### DATA RECORDS
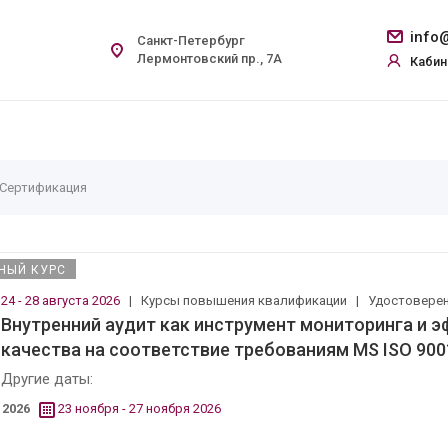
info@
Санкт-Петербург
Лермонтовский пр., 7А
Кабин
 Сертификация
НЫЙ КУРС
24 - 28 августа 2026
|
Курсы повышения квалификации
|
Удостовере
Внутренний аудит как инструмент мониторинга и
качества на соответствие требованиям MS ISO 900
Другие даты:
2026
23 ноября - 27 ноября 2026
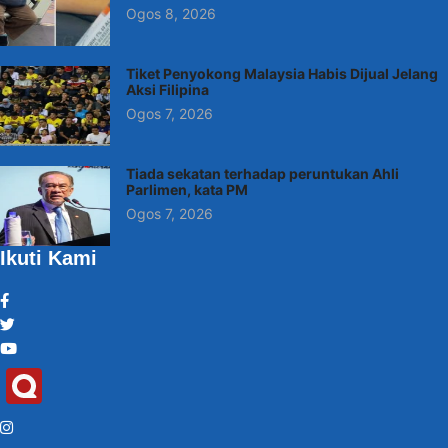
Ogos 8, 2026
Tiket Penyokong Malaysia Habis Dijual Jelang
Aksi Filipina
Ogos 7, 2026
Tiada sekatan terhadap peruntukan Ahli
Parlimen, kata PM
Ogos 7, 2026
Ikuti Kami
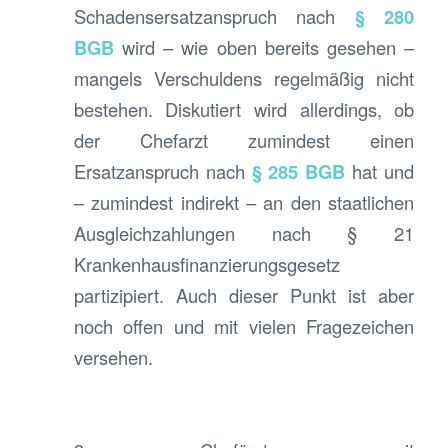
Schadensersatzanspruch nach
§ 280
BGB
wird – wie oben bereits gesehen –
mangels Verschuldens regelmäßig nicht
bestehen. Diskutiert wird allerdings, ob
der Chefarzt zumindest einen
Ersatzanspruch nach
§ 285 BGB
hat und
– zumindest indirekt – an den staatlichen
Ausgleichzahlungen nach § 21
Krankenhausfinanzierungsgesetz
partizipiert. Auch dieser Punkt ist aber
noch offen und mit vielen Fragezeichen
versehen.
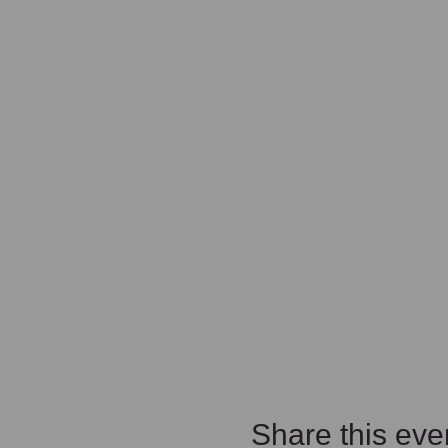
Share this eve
==
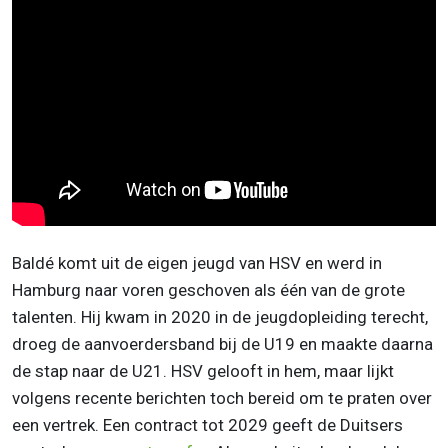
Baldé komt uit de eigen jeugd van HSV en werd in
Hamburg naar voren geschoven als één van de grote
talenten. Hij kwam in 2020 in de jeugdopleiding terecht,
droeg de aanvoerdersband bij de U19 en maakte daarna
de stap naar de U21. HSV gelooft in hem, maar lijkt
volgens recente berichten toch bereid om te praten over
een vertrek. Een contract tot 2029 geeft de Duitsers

### PROBLEM DETAILS
Look through the entries above and report each line where the string "zumindest" occurs.

### SOLUTION FOR THIS EXERCISE
der Chefarzt zumindest einen
– zumindest indirekt – an den staatlichen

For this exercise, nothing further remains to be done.